Hargis: Be glad, let Kiffin move on

I'm officially over all things Lane Kiffin. I swear I haven't been this sick of a story since Jon and Kate.

Besides being a lot of brash talk and a tireless recruiter, there is way too much attention being given to a guy with nine more losses than he has wins as a head coach.

It's been a little over a week since Kiffin, his father and his hired-gun ace recruiter bolted for the Left Coast, but there remains a constant flow of animosity, rumors and actual news updates. Forget a woman scorned: The bitter grudge being carried by much of Vol Nation means there apparently is no fury like an orange fan base left red-faced.

Let the university investigate whether NCAA rules were violated when Ed Orgeron contacted early enrollees. If rules were broken and it warrants more than those secondary violations Kiffin is so fond of collecting, then add that onto the punishment Southern California has coming from the NCAA's current investigation.

Incidentally, as long as Orgeron is in the room, he makes Kiffin seem like John Wooden when it comes to ethics.

Let TMZ chase rumors of who was in the car with Kiffin and what the circumstances were surrounding his accident last August. And if there is more to the story, be thankful that he is now USC's problem.

For everyone who wears a Big Orange shirt or hat or flies an orange "T" flag from the car window, borrow a motto the university used so often in ads last fall by simply saying, "It's Time."

It's time to stop creating "I hate Lane Kiffin" Facebook pages. It's time to stop wasting your free time blogging about or e-mailing USC fans' Web sites to blast their new coach.

And it's especially time to stop filing paperwork to rename a sewage treatment plant after Kid Smirk.
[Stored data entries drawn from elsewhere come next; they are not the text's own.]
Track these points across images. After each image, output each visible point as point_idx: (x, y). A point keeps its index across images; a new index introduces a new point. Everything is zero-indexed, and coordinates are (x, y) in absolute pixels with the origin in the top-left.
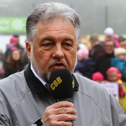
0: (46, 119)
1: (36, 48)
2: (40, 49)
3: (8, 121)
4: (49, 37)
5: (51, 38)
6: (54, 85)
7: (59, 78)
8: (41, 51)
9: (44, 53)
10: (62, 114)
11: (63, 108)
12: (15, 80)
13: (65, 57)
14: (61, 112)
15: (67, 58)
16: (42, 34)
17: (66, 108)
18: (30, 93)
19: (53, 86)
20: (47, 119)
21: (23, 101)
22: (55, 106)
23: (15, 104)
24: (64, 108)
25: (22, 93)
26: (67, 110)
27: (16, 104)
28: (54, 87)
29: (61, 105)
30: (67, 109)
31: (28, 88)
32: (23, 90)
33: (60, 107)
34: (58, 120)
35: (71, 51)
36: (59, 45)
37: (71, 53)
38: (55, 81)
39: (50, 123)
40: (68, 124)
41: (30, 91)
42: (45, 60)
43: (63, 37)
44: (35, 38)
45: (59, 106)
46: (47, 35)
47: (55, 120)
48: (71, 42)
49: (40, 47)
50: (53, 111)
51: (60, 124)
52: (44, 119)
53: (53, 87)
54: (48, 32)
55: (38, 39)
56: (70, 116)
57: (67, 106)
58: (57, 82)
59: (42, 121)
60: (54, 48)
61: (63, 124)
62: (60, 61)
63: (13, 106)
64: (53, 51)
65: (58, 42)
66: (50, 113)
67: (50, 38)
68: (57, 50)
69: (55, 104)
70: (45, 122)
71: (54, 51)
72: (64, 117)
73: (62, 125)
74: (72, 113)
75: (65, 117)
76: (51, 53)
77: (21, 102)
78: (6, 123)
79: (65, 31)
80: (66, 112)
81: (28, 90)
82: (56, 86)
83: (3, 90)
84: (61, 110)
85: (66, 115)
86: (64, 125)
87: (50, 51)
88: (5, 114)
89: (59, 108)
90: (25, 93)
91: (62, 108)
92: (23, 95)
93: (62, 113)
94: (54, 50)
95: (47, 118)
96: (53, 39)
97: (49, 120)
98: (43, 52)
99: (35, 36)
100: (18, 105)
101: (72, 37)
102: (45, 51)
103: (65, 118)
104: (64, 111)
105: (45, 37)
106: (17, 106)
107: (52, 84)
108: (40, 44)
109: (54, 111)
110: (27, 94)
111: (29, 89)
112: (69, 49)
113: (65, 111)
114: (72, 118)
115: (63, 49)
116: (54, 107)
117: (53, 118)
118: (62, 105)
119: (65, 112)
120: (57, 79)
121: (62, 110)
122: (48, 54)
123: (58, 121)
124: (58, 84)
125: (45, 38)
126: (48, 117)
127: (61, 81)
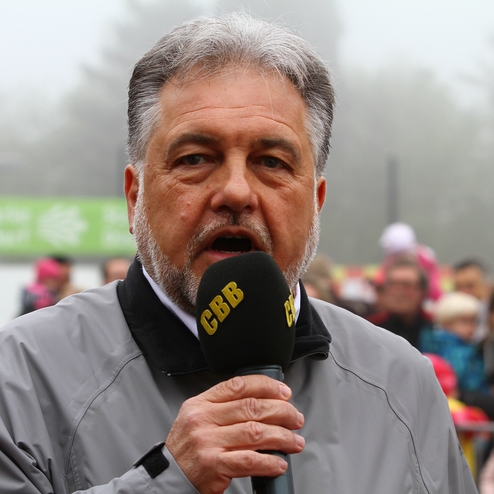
0: (181, 444)
1: (154, 176)
2: (167, 180)
3: (45, 470)
4: (202, 132)
5: (209, 136)
6: (214, 316)
7: (233, 285)
8: (170, 187)
9: (182, 193)
10: (245, 422)
11: (248, 400)
12: (80, 317)
13: (263, 209)
14: (240, 415)
15: (271, 214)
16: (175, 121)
17: (260, 400)
18: (141, 365)
19: (209, 318)
20: (186, 443)
21: (114, 395)
22: (218, 392)
23: (82, 403)
24: (253, 399)
25: (109, 363)
26: (263, 407)
27: (85, 405)
28: (215, 321)
29: (241, 390)
30: (265, 405)
31: (134, 345)
32: (112, 351)
33: (238, 396)
34: (227, 444)
35: (287, 190)
36: (237, 161)
37: (286, 198)
38: (219, 298)
39: (198, 459)
40: (268, 463)
41: (142, 357)
42: (183, 219)
43: (252, 132)
44: (153, 140)
45: (231, 393)
46: (192, 125)
47: (217, 444)
48: (287, 154)
49: (167, 173)
50: (209, 412)
51: (236, 461)
52: (174, 444)
53: (209, 321)
54: (199, 114)
55: (161, 142)
56: (277, 433)
57: (264, 395)
58: (225, 300)
59: (166, 452)
60: (220, 173)
61: (246, 458)
62: (238, 224)
63: (75, 414)
64: (213, 187)
65: (234, 149)
66: (195, 419)
67: (205, 135)
68: (228, 177)
69: (218, 386)
70: (177, 457)
71: (218, 185)
72: (250, 435)
73: (243, 462)
74: (285, 422)
75: (257, 433)
76: (207, 192)
77: (105, 399)
78: (35, 476)
79: (262, 110)
80: (261, 418)
81: (132, 352)
82: (222, 317)
83: (34, 351)
84: (240, 408)
85: (261, 427)
86: (250, 463)
87: (204, 184)
88: (36, 442)
89: (232, 399)
90: (122, 363)
91: (244, 401)
92: (114, 373)
93: (244, 418)
94: (217, 181)
95: (186, 440)
96: (217, 139)
97: (192, 445)
98: (176, 190)
99: (153, 132)
100: (93, 409)
101: (289, 135)
102: (184, 186)
103: (257, 438)
104: (252, 414)
105: (186, 131)
106: (89, 411)
107: (207, 313)
108: (167, 162)
109: (213, 413)
110: (131, 368)
111: (137, 351)
112: (280, 181)
113: (255, 411)
114: (284, 438)
115: (256, 179)
116: (214, 398)
117: (209, 438)
118: (244, 387)
119: (255, 417)
120: (225, 290)
121: (245, 408)
122: (194, 195)
123: (229, 449)
124: (227, 310)
125: (184, 135)
126: (188, 434)
127: (240, 294)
That's just what Knoxville attorney Drew McElroy did earlier this week, paying the $262 application fee to a City Council Clerk in hopes of renaming a Knoxville wastewater treatment plant the "Lane Kiffin Sewage Center."

Although it might be the most creative way to remember the coach who flushed an entire program's hopes down the toilet, personally I'm hoping the most lasting memory of Kiffin's short stay in Knoxville will be that he opened the door for a coach who cared more about building UT's program back into contention than building his personal resume for another job.

And for goodness' sake, let's hope Derek Dooley does so with the class that's been missing for 14 months and an appreciation for the traditions of the UT program, as well as those the entire SEC proudly clings to.

Last week former Marion County and UT star linebacker Eric Westmoreland told me that he and many former players, including Al Wilson, were bothered because Kiffin never embraced UT traditions such as reciting Gen. Neyland's game maxims and his staff showed highlights of former USC All-Americans to recruits rather than players such as Peyton Manning, Wilson and Jamal Lewis.

"I saw the videos and thought, 'We've had some pretty good players here, too, you know,'" Westmoreland said.

Stop worrying about whether Kiffin ever had a Tennessee driver's license and instead be glad the program now has a coach who speaks with the same Southern drawl that many of us use when we order a sweet tea at Southern Star. Or the fact that Dooley seamlessly inserted words such as "britches" when talking about the rebuilding job he faces.

And rest easy knowing he's not likely to run off kids like B.J. Coleman, who possesses the character and desire needed to bring a team together and understood what it meant to the rest of the state and fan base to slap the sign hanging over the locker room promising to "give my all for Tennessee."